Discovery Layer

The discovery layer provides privilege triage, interactive inspection, temporal anomaly detection, community vocabulary analysis, and Rule 26(f) documentation.

Role Detection

DiscoveryGraph.find_rolesFunction
find_roles(node_reg::DataFrame, cfg::CorpusConfig) -> DataFrame

Annotate a node registry with role labels and counsel flags from cfg.roles.

For each node address, every RoleConfig in cfg.roles is tested in order using three matching rules (any match assigns the role):

  1. Exact membership in rc.explicit_addresses.
  2. Any pattern in rc.address_patterns matches via occursin.
  3. The address ends with "@<domain>" or ".<domain>" for any domain in rc.domain_list.

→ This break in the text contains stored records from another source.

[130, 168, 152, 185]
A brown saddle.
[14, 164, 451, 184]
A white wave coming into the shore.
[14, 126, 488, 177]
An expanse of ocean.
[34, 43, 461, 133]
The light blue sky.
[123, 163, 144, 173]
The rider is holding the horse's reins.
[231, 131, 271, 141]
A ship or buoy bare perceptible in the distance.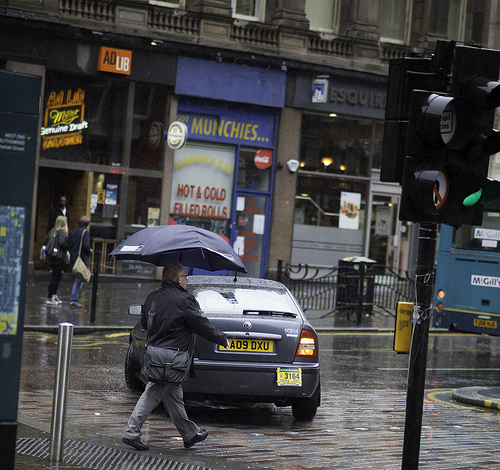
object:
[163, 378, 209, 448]
leg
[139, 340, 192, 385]
bag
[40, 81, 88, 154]
sign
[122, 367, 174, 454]
leg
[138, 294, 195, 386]
satchel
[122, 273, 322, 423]
car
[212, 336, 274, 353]
license plate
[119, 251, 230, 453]
man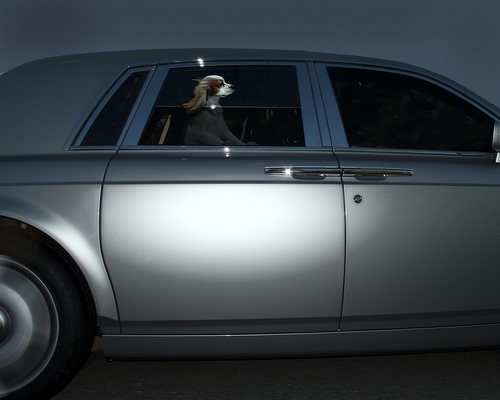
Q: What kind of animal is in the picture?
A: Dog.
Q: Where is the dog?
A: Window.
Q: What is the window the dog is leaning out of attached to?
A: Car.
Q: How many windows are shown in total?
A: Three.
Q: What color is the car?
A: Grey.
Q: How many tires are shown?
A: One.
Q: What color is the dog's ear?
A: Brown.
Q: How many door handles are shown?
A: Two.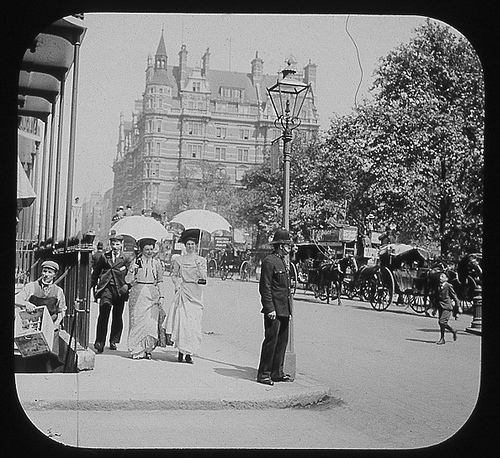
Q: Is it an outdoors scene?
A: Yes, it is outdoors.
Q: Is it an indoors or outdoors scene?
A: It is outdoors.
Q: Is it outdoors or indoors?
A: It is outdoors.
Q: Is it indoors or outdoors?
A: It is outdoors.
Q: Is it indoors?
A: No, it is outdoors.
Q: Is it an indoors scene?
A: No, it is outdoors.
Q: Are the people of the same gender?
A: No, they are both male and female.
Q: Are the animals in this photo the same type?
A: Yes, all the animals are horses.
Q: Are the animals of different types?
A: No, all the animals are horses.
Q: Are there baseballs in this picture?
A: No, there are no baseballs.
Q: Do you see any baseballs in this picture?
A: No, there are no baseballs.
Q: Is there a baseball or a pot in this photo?
A: No, there are no baseballs or pots.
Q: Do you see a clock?
A: No, there are no clocks.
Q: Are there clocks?
A: No, there are no clocks.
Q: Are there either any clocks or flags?
A: No, there are no clocks or flags.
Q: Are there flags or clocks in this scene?
A: No, there are no clocks or flags.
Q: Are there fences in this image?
A: No, there are no fences.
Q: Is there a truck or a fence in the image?
A: No, there are no fences or trucks.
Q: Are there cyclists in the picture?
A: No, there are no cyclists.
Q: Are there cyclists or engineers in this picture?
A: No, there are no cyclists or engineers.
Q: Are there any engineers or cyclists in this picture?
A: No, there are no cyclists or engineers.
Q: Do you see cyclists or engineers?
A: No, there are no cyclists or engineers.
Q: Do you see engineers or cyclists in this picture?
A: No, there are no cyclists or engineers.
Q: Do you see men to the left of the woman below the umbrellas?
A: Yes, there is a man to the left of the woman.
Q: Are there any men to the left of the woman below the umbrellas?
A: Yes, there is a man to the left of the woman.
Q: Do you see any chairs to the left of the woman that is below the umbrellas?
A: No, there is a man to the left of the woman.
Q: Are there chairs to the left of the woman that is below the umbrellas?
A: No, there is a man to the left of the woman.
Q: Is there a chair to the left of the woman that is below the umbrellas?
A: No, there is a man to the left of the woman.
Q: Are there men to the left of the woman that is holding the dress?
A: Yes, there is a man to the left of the woman.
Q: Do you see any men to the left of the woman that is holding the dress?
A: Yes, there is a man to the left of the woman.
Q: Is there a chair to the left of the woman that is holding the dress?
A: No, there is a man to the left of the woman.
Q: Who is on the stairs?
A: The man is on the stairs.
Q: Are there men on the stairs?
A: Yes, there is a man on the stairs.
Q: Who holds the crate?
A: The man holds the crate.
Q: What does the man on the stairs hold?
A: The man holds the crate.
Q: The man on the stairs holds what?
A: The man holds the crate.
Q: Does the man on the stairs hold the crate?
A: Yes, the man holds the crate.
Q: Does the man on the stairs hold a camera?
A: No, the man holds the crate.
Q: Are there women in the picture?
A: Yes, there is a woman.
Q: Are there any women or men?
A: Yes, there is a woman.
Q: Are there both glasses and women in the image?
A: No, there is a woman but no glasses.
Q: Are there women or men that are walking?
A: Yes, the woman is walking.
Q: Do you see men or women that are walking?
A: Yes, the woman is walking.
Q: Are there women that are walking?
A: Yes, there is a woman that is walking.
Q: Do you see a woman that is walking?
A: Yes, there is a woman that is walking.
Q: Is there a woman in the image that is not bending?
A: Yes, there is a woman that is walking.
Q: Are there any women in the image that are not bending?
A: Yes, there is a woman that is walking.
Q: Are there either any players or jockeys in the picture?
A: No, there are no jockeys or players.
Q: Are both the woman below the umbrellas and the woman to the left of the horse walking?
A: Yes, both the woman and the woman are walking.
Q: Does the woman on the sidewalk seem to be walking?
A: Yes, the woman is walking.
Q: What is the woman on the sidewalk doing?
A: The woman is walking.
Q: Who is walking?
A: The woman is walking.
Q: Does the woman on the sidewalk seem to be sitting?
A: No, the woman is walking.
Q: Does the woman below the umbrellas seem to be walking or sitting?
A: The woman is walking.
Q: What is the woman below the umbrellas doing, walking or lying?
A: The woman is walking.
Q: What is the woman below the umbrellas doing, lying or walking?
A: The woman is walking.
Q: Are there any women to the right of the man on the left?
A: Yes, there is a woman to the right of the man.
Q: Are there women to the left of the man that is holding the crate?
A: No, the woman is to the right of the man.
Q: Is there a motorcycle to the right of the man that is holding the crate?
A: No, there is a woman to the right of the man.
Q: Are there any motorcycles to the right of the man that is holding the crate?
A: No, there is a woman to the right of the man.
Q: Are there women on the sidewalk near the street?
A: Yes, there is a woman on the sidewalk.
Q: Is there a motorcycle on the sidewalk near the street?
A: No, there is a woman on the sidewalk.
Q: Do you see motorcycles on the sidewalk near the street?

A node's is_counsel flag is set to true if it matches any role whose counsel_type is InHouse or OutsideFirm.

Arguments

  • node_reg::DataFrame: Node registry with at least a :node column of address strings.
  • cfg::CorpusConfig: Configuration carrying the roles vector to apply.

Returns

A copy of node_reg with two additional columns:

  • :roles::Vector{String} — list of role labels matched for each node (empty if none).
  • :is_counsel::Booltrue if the node matched any counsel role.

Example

node_reg = find_roles(base_node_reg, cfg)
counsel_nodes = filter(r -> r.is_counsel, eachrow(node_reg))
source
DiscoveryGraph.identify_counsel_communitiesFunction
identify_counsel_communities(result::DataFrame, cfg::CorpusConfig) -> DataFrame

Tentatively identify which Leiden communities contain counsel nodes using cfg.roles.

Applies the same role-matching logic as find_roles directly to the Leiden output, without requiring a manually curated node registry. Use this immediately after leiden_communities to identify which community IDs to focus on — replacing the need to call review_all_communities and scan output by eye.

Arguments

  • result::DataFrame: Leiden output with at least :node and :community_id columns.
  • cfg::CorpusConfig: Configuration carrying the roles vector to apply.

Returns

A DataFrame with one row per community containing at least one counsel node:

  • :community_id — Leiden community identifier.
  • :n_members — total nodes in the community.
  • :n_counsel — nodes matching any counsel role.
  • :roles — unique role labels present (e.g. ["in_house_counsel"]).
  • :counsel_nodes — addresses of matched counsel nodes.

Sorted by :n_counsel descending. Returns an empty DataFrame if no counsel nodes are found (check cfg.roles is correctly populated).

Example

result = leiden_communities(g, all_nodes; resolution=1.0, seed=42)
identify_counsel_communities(result, cfg)
# community_id  n_members  n_counsel  roles                  counsel_nodes
#           9        142         6  ["in_house_counsel"]   ["sara.shackleton@enron.com", ...]
source
DiscoveryGraph.audit_counsel_coverageFunction
audit_counsel_coverage(corpus, node_reg, cfg; keywords, broadcast_min_recipients) -> NamedTuple

Scan the corpus for attorney-flavored messages where no party is a known counsel node.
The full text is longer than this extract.